Special to the
Opelika Observer

The winter meeting of the Lee County Historical Society will be on Jan. 12 at 2:30 p.m. at the Trade Center Museum in Loachapoka. The public is invited to attend. The guest speaker will be Bill Consoletti, a retired forester, former U.S. history teacher and historian for Southeastern Society of American Foresters (SESAF) since 2003. He will speak on “Managing Forests for Naval Stores,” once a huge Southeastern U.S. industry that is almost gone today. The term naval stores is derived from the practice of storing barrels of pitch and tar on the wooden ships of the great navies of Europe. Naval stores are the products of pine trees in the United States. The products—pitch, tar, rosin and turpentine—were made from the resin from these trees. Pitch and tar were used to seal the planks of the vessels and for water-proofing ropes and sails. Naval stores were manufactured in the American colonies starting in the 17th century and, by the second half of the 19th century, were a major forest industry in the coastal area of the Southeast.
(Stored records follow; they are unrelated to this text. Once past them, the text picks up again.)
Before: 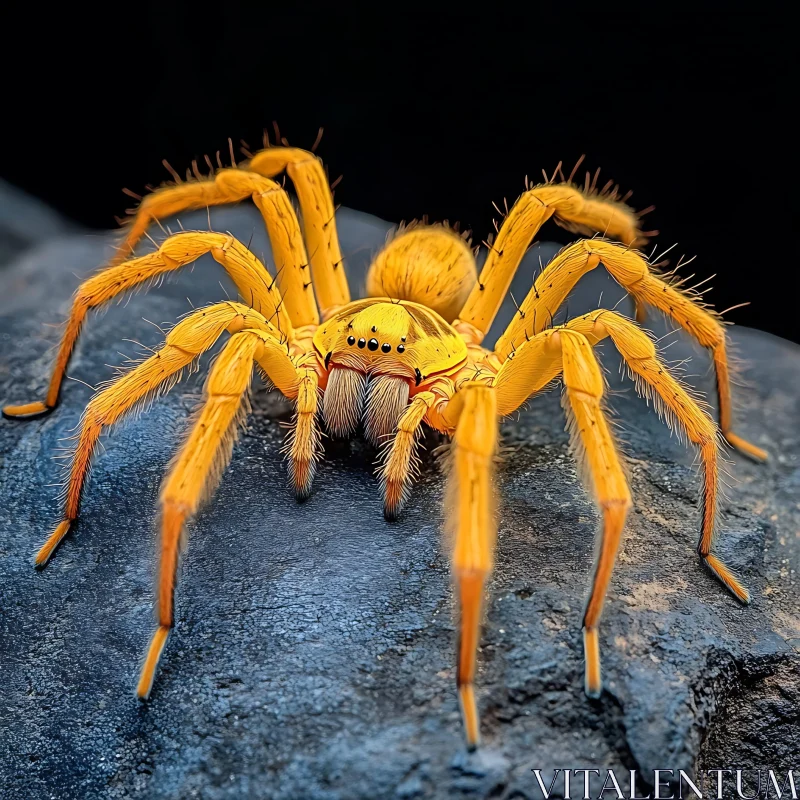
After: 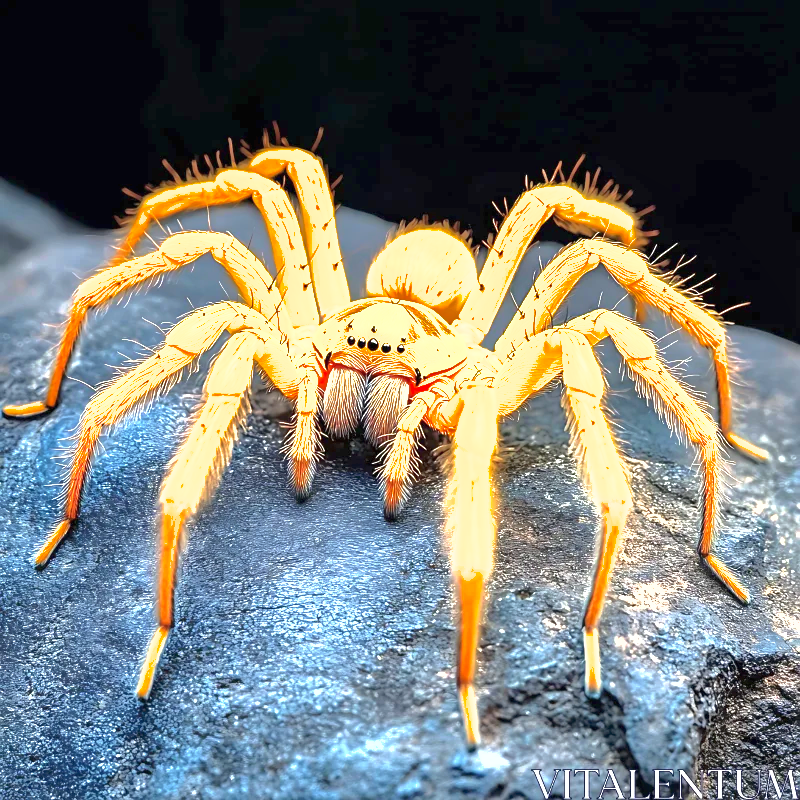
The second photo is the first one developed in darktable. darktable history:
shadows and highlights: shadows 39.69, highlights -59.77
exposure: black level correction 0, exposure 1.745 EV, compensate highlight preservation false
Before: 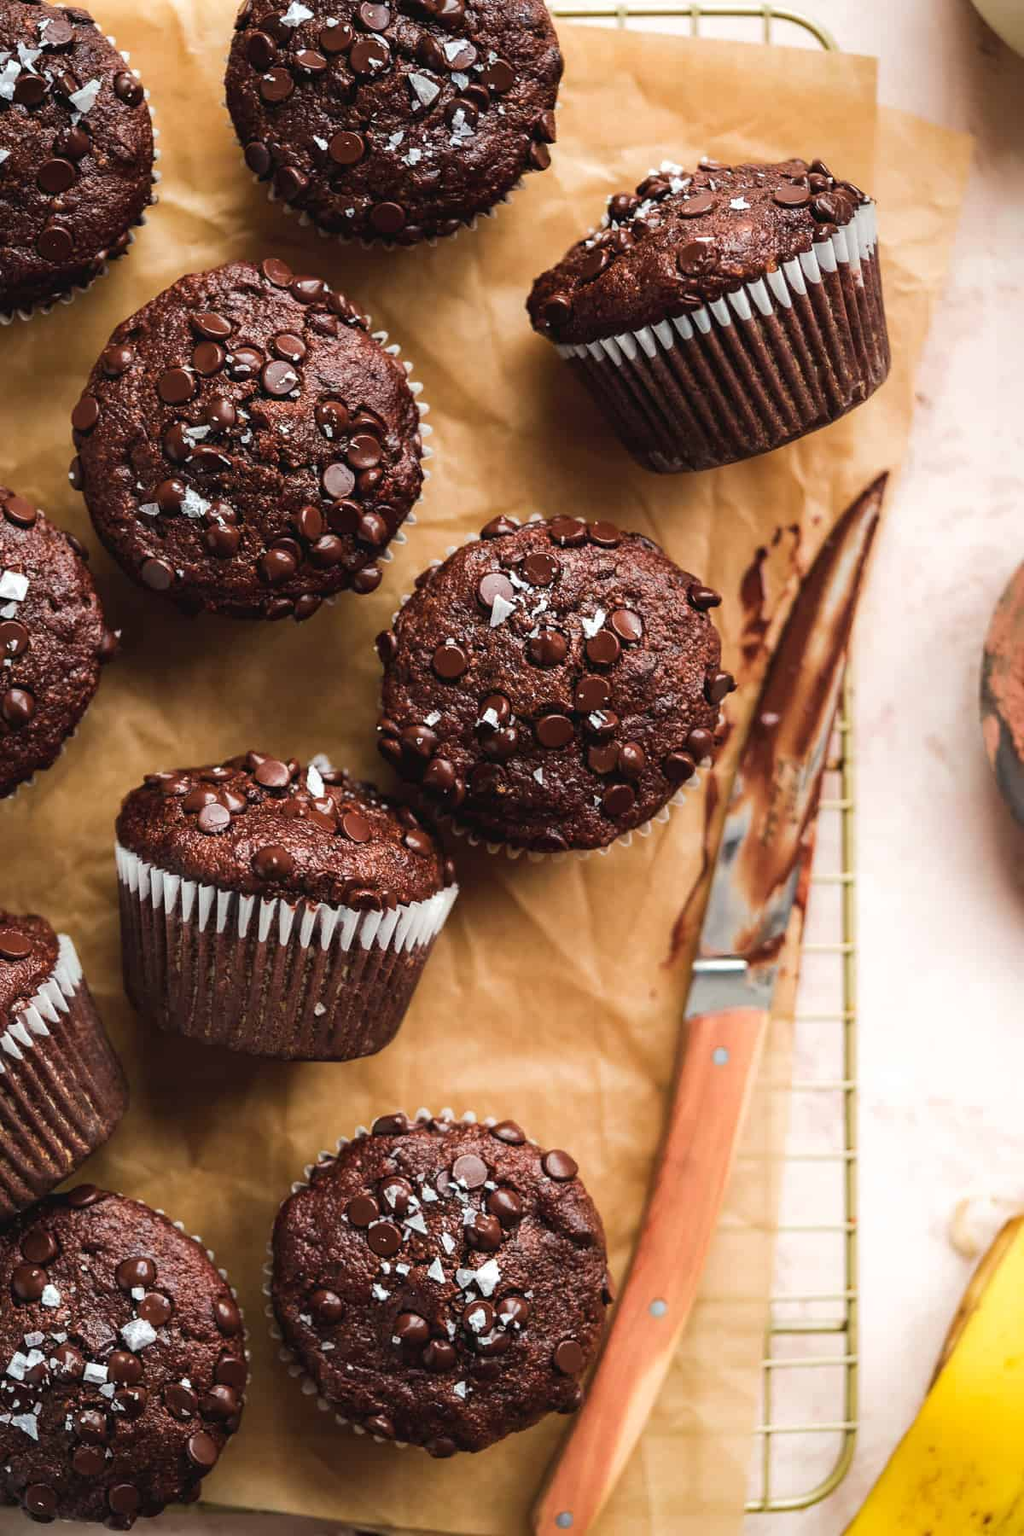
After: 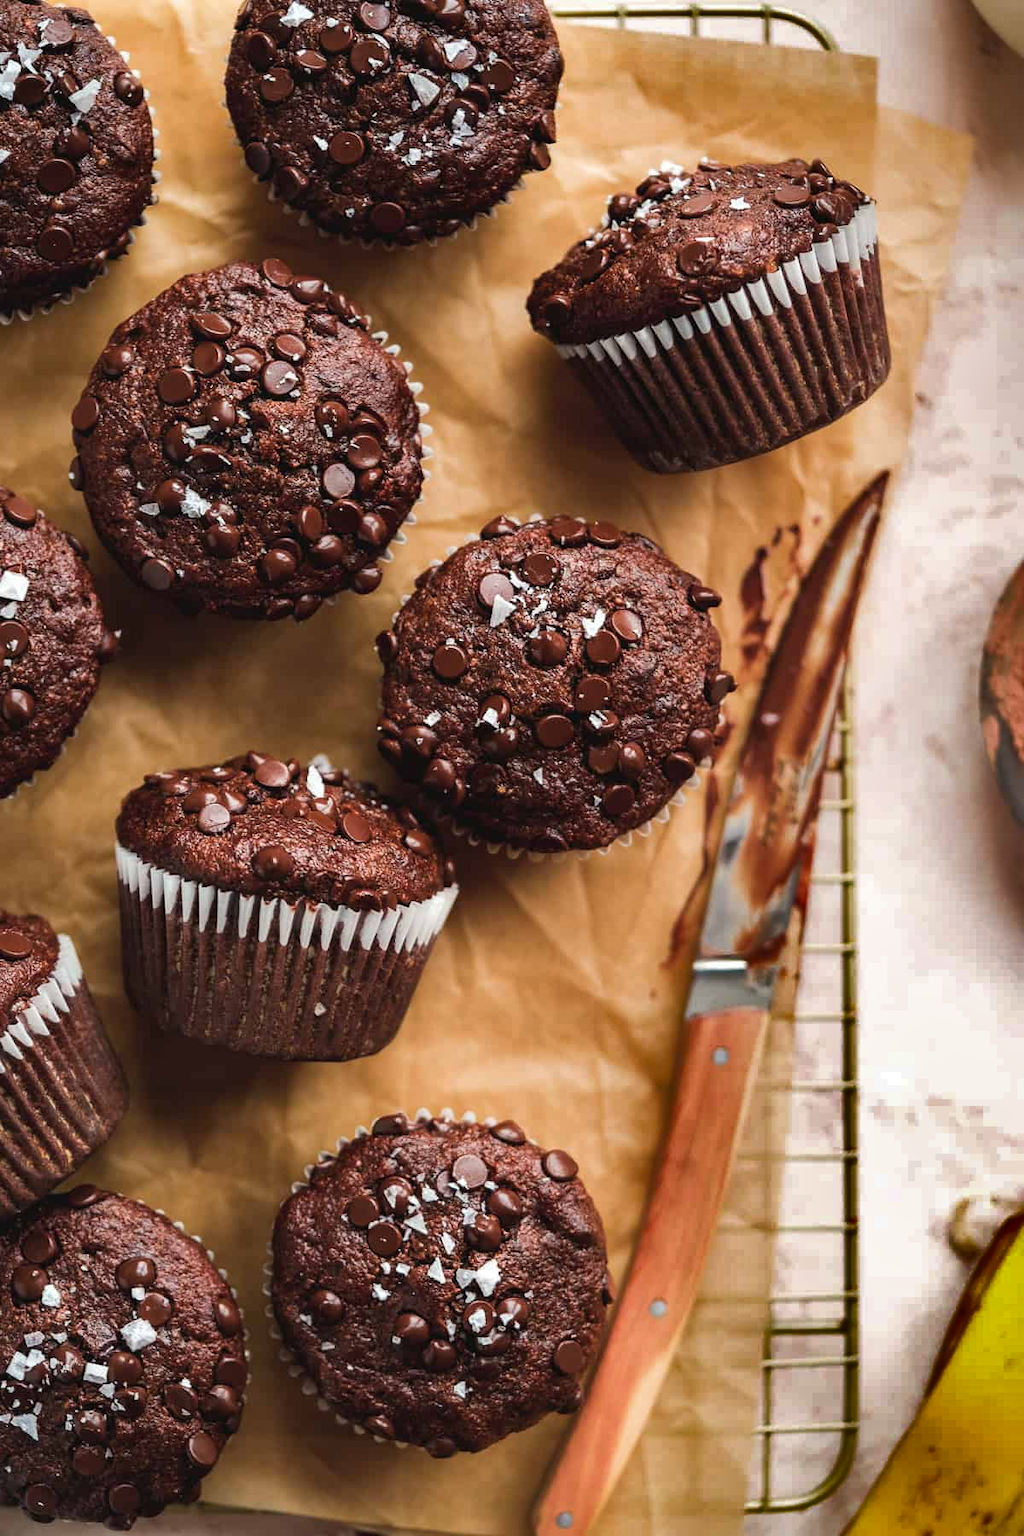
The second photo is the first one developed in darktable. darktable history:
shadows and highlights: shadows 21.02, highlights -82.03, soften with gaussian
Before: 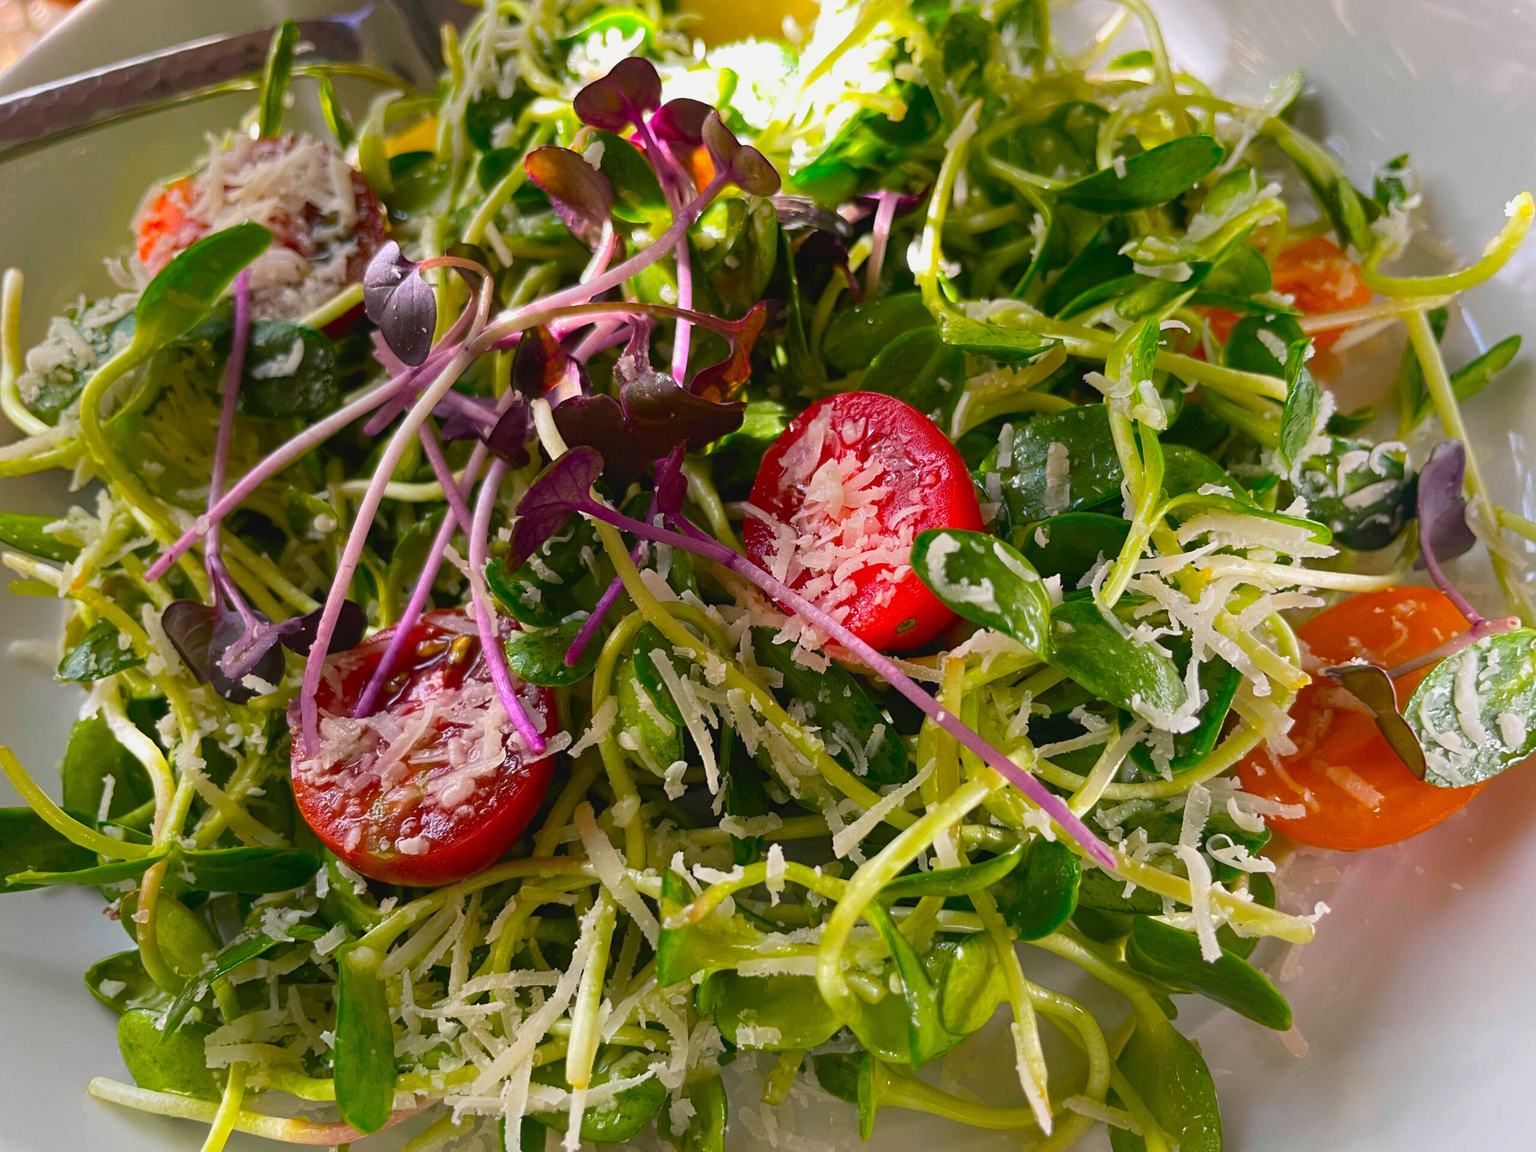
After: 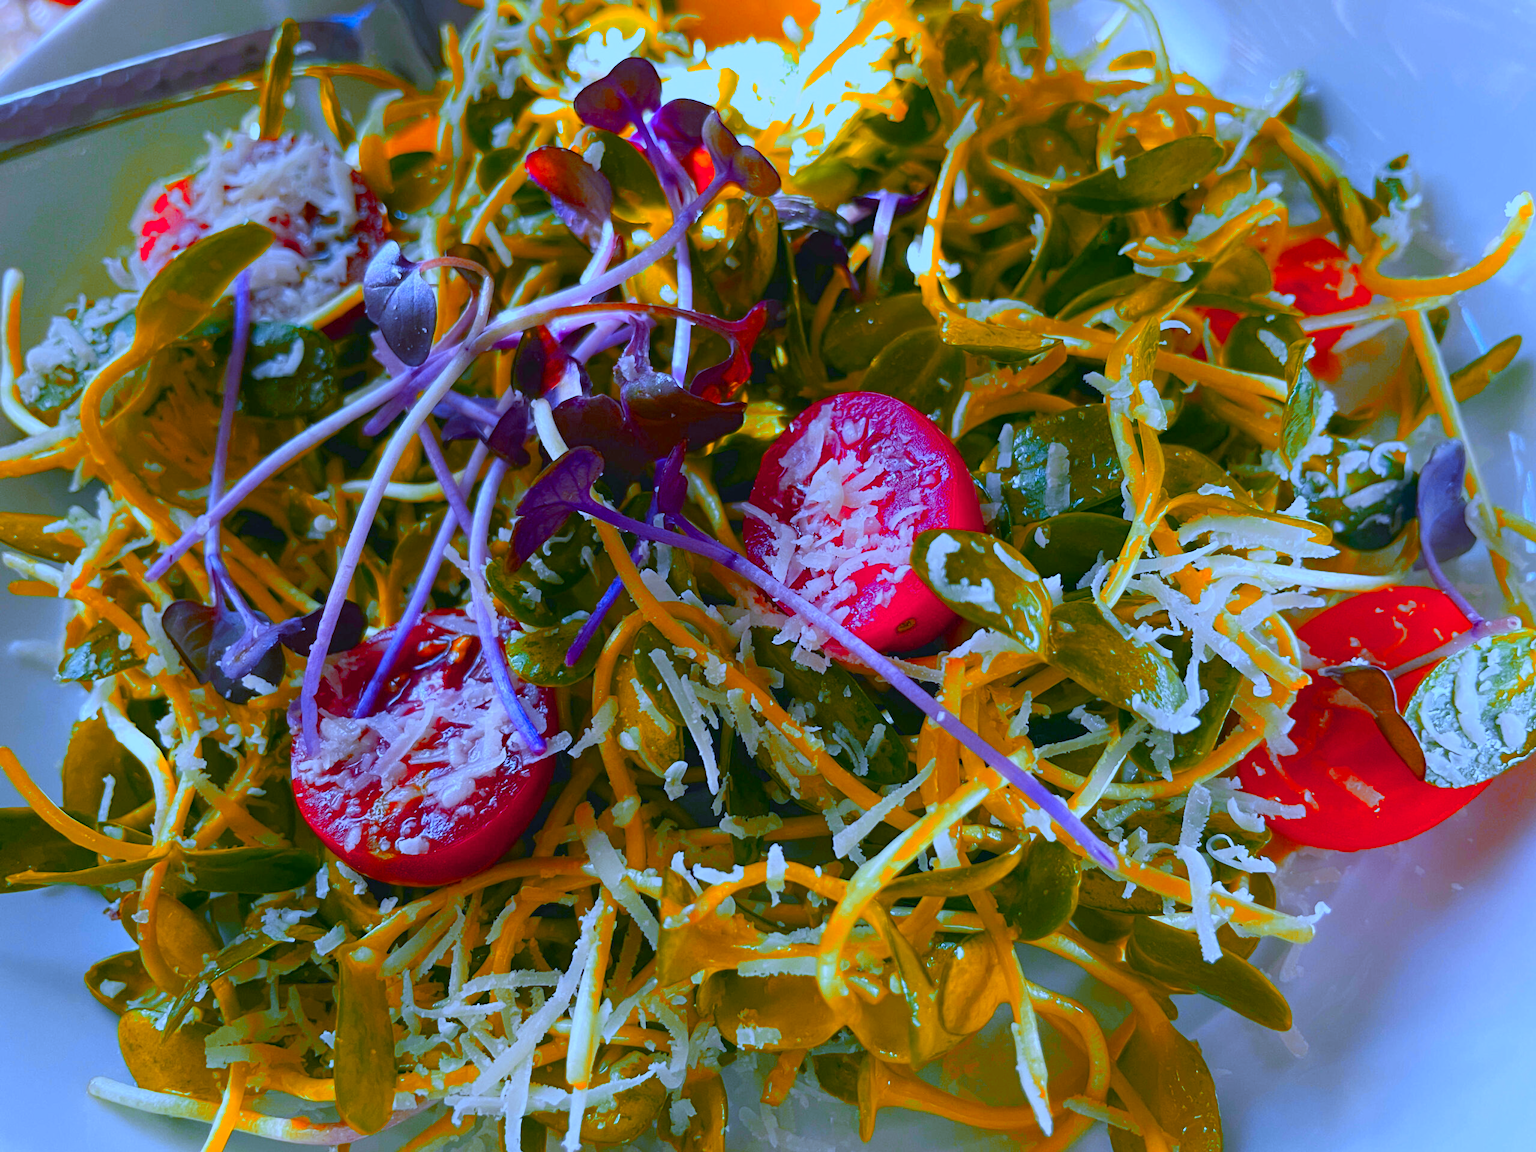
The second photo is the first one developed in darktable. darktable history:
color zones: curves: ch1 [(0.24, 0.634) (0.75, 0.5)]; ch2 [(0.253, 0.437) (0.745, 0.491)], mix 102.12%
color balance rgb: shadows lift › chroma 1%, shadows lift › hue 113°, highlights gain › chroma 0.2%, highlights gain › hue 333°, perceptual saturation grading › global saturation 20%, perceptual saturation grading › highlights -25%, perceptual saturation grading › shadows 25%, contrast -10%
white balance: red 0.766, blue 1.537
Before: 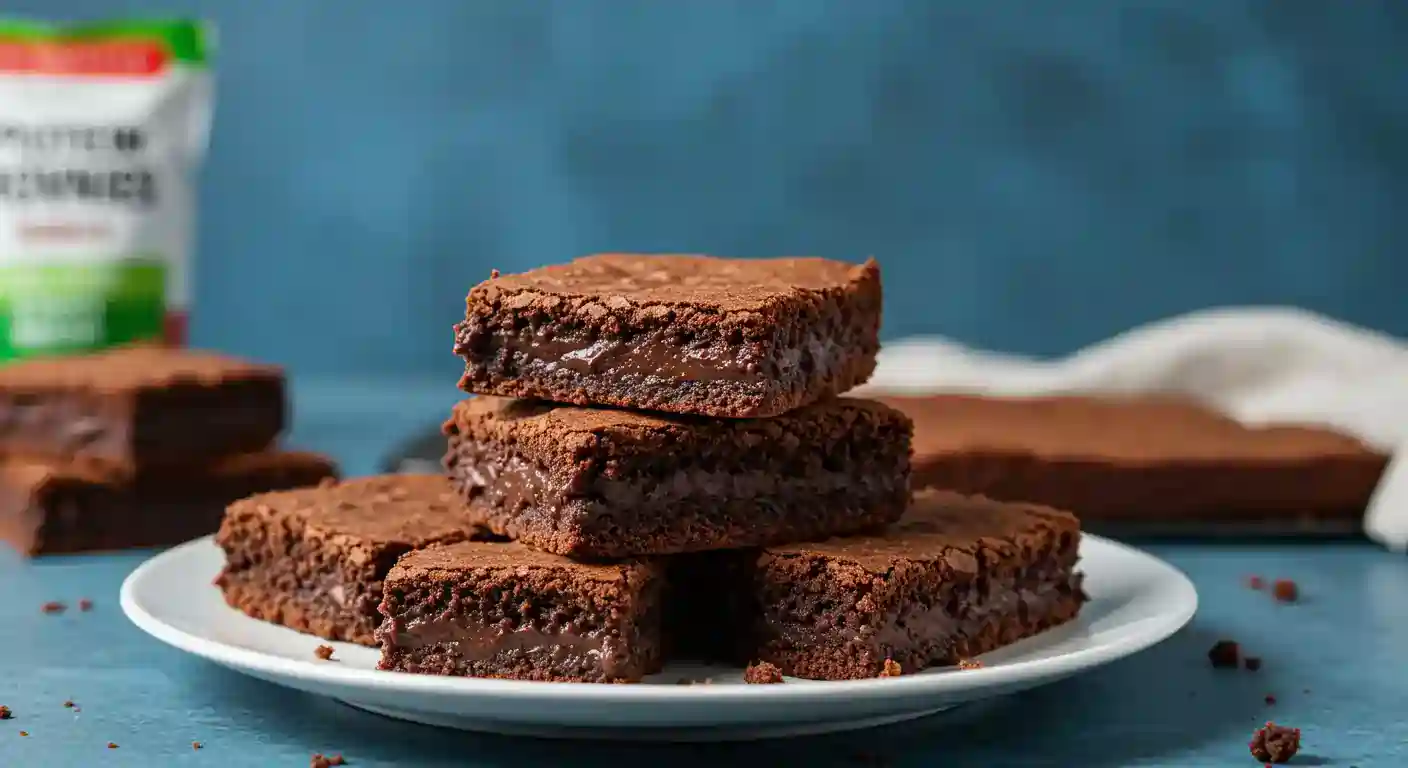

Consoletti is a native of Massachusetts and earned a master of forestry degree at Duke University and a masters degree in American History from the Catholic University of America. His forestry career was spent at North Carolina State University and working for private industry in Georgia. As a historian for SESAF, his interest in Naval Stores has enabled him to capture stories and images from this uniquely Southeastern forest industry. He will share these stories and images at the meeting.